Exercise objective:
Would you reproduce the whole listing exactly, dropping any pictures it holds?
-------- Listed entries
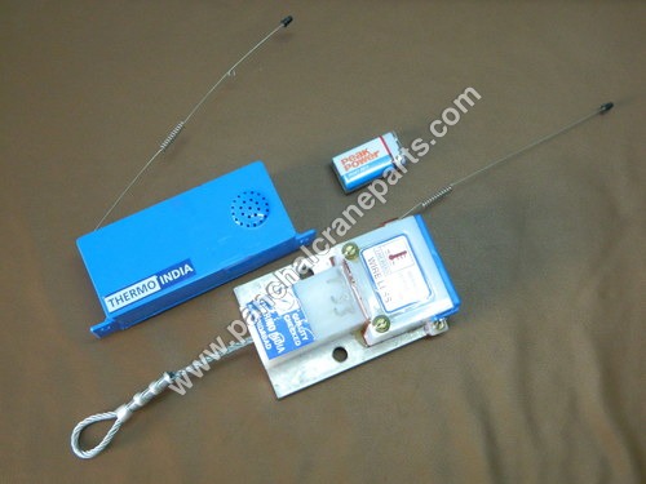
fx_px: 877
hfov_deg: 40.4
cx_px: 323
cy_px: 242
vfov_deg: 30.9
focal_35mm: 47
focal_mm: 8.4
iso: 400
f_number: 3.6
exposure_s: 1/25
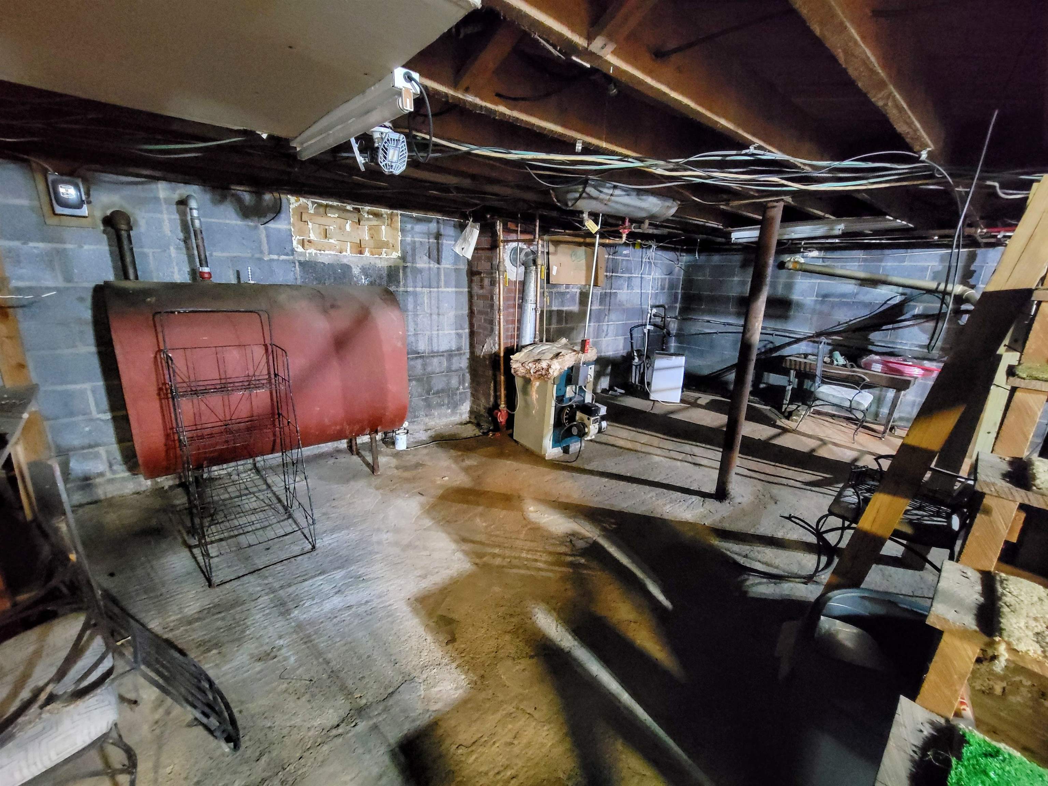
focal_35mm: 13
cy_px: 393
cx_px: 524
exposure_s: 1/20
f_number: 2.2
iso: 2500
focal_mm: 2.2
----------------
Worked solution:
fx_px: 877
hfov_deg: 40.4
cx_px: 323
cy_px: 242
vfov_deg: 30.9
focal_35mm: 47
focal_mm: 8.4
iso: 400
f_number: 3.6
exposure_s: 1/25
focal_35mm: 13
cy_px: 393
cx_px: 524
exposure_s: 1/20
f_number: 2.2
iso: 2500
focal_mm: 2.2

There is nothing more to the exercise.